◆ What this task involves:
Would you filter the listing below so that only lines with the word "round" remain?

◆ Records for this exercise:
__________
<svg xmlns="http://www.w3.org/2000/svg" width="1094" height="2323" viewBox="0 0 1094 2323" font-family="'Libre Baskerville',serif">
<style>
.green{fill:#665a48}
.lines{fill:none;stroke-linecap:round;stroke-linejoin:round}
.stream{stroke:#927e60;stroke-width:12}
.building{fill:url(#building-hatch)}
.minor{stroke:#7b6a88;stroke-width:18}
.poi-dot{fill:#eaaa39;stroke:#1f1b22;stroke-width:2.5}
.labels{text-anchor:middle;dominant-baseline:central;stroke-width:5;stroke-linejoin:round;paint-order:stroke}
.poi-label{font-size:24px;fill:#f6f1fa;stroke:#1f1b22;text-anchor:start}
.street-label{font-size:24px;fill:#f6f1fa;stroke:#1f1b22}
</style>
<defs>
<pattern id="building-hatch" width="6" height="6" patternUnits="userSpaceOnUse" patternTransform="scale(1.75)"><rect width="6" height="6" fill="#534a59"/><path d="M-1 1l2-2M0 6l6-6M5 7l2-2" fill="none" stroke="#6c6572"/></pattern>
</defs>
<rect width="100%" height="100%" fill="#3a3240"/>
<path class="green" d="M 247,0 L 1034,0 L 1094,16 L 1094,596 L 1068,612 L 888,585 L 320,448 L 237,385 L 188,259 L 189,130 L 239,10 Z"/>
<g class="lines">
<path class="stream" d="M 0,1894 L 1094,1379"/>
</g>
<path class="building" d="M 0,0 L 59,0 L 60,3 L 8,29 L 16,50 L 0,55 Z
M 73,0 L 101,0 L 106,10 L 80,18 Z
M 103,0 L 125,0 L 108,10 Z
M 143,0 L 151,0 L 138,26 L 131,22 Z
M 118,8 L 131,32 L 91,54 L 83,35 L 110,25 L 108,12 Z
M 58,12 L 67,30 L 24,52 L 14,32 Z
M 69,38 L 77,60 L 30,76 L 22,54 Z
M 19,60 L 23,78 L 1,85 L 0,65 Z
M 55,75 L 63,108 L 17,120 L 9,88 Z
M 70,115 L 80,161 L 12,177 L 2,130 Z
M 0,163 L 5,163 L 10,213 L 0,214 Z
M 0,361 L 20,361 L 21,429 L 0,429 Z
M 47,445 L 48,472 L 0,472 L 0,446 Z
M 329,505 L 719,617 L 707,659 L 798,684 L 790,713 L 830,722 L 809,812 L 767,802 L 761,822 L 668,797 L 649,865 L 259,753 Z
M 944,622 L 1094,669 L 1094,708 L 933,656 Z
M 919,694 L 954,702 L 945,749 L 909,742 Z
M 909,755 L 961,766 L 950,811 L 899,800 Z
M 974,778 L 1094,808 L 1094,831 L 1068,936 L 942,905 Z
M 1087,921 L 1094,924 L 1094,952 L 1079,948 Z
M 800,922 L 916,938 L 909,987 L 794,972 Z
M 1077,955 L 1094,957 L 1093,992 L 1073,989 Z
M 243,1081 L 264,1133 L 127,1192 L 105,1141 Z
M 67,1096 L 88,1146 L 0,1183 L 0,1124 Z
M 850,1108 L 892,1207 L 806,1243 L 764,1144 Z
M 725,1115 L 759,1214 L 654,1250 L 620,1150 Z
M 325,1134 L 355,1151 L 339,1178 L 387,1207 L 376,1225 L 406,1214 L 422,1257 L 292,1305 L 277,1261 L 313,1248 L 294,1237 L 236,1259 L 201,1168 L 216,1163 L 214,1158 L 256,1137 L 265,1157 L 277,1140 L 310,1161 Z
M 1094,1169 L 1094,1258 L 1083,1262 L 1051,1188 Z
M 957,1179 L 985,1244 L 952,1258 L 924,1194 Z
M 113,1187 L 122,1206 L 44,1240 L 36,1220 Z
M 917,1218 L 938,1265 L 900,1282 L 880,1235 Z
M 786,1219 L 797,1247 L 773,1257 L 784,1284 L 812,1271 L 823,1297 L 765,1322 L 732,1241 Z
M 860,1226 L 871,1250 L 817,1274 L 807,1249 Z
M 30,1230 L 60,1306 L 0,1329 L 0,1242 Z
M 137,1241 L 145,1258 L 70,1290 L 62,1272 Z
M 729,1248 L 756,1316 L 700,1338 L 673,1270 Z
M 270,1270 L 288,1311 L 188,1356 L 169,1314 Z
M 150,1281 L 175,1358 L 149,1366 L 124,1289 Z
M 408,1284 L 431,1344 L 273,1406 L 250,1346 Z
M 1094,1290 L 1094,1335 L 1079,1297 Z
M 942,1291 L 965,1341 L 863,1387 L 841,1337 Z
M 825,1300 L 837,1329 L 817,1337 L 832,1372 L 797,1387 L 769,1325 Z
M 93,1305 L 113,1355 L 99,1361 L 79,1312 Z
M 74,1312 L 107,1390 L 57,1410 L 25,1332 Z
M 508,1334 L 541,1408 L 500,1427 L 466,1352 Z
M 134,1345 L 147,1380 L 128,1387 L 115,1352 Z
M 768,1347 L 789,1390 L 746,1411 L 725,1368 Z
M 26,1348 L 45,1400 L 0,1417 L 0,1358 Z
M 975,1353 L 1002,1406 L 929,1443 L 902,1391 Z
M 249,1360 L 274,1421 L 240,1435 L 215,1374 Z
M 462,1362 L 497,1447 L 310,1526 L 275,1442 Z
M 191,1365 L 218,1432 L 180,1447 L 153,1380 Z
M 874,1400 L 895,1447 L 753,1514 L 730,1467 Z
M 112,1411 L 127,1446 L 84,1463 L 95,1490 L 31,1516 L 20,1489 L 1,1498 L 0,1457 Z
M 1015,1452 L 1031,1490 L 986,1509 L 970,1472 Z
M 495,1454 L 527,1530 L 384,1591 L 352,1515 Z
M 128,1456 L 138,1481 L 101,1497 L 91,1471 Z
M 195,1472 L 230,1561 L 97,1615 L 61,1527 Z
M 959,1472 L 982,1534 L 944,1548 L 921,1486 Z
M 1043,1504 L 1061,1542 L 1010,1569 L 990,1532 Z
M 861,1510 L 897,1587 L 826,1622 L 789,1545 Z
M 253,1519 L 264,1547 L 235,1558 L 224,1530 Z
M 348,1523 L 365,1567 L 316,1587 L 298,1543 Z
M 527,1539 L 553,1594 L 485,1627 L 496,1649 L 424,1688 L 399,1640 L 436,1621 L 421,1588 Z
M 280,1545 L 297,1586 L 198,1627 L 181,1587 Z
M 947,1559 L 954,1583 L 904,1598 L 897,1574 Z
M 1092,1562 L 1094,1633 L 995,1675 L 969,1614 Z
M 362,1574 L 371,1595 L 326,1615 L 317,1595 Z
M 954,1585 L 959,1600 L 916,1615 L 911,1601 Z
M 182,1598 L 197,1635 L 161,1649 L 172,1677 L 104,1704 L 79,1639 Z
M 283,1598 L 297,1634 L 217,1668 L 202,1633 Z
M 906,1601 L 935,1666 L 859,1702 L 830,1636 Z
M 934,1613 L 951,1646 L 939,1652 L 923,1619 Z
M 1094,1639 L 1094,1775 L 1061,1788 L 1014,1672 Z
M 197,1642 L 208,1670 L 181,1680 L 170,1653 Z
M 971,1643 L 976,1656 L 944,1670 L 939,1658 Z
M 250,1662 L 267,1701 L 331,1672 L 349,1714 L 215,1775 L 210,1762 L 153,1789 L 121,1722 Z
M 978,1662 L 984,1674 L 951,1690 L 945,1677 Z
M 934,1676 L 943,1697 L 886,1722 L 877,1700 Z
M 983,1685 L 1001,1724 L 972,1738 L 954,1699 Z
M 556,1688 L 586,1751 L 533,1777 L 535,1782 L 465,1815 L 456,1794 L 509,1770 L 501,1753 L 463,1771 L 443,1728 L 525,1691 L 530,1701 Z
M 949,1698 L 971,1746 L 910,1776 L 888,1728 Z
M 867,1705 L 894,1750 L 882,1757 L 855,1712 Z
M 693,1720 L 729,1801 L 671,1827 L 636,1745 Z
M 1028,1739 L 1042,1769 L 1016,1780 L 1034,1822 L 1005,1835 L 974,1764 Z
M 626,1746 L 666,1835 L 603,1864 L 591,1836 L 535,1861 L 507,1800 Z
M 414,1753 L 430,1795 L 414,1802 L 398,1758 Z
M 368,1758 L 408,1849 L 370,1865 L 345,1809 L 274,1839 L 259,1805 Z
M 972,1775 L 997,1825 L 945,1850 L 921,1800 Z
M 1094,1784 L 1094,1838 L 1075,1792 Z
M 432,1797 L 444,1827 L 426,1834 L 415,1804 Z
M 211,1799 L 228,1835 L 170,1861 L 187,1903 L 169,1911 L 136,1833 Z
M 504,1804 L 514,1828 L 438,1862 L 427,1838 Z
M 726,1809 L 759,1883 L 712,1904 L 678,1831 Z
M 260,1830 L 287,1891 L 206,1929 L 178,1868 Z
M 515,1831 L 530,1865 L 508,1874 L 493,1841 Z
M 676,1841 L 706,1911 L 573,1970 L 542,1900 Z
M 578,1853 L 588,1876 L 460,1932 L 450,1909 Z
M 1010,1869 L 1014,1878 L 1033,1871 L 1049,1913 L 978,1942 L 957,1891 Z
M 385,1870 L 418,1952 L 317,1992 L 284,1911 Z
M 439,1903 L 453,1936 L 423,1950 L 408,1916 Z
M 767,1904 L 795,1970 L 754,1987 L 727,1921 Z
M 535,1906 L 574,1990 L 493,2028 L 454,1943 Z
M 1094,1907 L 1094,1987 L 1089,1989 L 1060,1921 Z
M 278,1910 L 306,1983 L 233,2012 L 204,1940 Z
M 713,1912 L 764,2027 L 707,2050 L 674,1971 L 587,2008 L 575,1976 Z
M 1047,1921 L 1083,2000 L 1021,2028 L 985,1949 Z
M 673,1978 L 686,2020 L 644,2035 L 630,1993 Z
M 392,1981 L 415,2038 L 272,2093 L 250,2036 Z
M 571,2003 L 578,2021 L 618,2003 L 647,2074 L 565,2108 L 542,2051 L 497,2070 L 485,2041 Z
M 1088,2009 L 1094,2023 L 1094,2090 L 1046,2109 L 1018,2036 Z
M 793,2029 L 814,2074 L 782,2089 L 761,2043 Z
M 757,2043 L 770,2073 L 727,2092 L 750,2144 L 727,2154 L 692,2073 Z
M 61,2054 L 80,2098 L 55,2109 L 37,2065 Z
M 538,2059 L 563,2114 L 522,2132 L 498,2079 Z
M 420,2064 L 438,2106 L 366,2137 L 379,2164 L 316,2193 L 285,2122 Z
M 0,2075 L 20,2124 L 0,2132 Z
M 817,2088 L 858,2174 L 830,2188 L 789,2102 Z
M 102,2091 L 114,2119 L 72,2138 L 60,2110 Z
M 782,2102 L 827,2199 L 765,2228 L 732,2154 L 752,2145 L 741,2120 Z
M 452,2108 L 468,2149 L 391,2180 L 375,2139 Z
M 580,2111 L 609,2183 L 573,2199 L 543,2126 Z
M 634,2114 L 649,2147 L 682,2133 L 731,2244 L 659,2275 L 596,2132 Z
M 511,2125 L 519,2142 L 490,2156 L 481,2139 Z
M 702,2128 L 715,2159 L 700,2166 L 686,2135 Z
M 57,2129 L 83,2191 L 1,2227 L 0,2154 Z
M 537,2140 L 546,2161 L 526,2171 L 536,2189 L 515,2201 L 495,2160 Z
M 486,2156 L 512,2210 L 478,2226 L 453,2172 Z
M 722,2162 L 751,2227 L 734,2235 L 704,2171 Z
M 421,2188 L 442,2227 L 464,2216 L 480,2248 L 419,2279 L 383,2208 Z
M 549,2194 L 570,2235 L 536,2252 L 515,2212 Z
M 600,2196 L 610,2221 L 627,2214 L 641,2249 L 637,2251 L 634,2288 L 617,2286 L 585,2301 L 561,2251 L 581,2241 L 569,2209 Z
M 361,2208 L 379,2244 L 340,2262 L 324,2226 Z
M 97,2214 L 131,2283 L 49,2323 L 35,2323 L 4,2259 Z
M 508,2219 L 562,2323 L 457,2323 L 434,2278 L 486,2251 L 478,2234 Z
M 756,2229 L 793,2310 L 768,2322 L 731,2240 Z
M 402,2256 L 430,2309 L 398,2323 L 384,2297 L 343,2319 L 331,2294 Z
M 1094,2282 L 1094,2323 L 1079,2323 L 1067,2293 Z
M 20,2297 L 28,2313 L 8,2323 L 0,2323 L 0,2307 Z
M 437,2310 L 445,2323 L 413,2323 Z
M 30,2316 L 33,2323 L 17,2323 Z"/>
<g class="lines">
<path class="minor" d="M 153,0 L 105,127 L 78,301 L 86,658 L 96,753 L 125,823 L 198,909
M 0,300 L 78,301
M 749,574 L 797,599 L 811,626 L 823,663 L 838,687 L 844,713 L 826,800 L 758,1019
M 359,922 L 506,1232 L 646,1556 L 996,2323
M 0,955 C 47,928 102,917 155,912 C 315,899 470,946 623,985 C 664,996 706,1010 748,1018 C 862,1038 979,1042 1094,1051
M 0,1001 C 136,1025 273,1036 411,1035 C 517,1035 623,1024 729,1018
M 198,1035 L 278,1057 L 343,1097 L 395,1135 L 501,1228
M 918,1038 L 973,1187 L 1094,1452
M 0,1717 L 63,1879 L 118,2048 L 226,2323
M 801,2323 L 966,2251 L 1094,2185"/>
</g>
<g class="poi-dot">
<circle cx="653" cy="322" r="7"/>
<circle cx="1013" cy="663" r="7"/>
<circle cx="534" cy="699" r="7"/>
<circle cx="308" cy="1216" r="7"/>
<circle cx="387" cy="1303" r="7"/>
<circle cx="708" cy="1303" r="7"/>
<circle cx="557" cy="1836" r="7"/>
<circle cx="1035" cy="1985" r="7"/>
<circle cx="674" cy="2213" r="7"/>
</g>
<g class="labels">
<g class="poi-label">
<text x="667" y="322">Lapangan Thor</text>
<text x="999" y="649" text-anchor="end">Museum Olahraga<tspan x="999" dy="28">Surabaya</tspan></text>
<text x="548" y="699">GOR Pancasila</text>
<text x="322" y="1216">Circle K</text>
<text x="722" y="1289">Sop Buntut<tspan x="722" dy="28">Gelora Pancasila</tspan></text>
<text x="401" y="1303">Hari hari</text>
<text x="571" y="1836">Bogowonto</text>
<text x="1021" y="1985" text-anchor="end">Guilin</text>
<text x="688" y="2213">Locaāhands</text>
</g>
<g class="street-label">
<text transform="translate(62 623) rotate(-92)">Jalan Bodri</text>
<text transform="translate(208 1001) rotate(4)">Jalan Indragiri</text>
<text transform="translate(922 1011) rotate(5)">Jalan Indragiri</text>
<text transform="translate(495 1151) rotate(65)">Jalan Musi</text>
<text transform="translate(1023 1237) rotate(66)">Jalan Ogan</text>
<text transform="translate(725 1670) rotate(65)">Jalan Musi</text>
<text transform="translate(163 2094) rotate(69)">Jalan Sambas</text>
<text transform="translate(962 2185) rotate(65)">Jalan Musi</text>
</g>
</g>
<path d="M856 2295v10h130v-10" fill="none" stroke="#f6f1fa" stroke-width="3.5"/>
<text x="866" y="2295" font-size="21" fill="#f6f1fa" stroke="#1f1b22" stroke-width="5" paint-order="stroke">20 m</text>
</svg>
__________
◆ Response to this exercise:
.lines{fill:none;stroke-linecap:round;stroke-linejoin:round}
.labels{text-anchor:middle;dominant-baseline:central;stroke-width:5;stroke-linejoin:round;paint-order:stroke}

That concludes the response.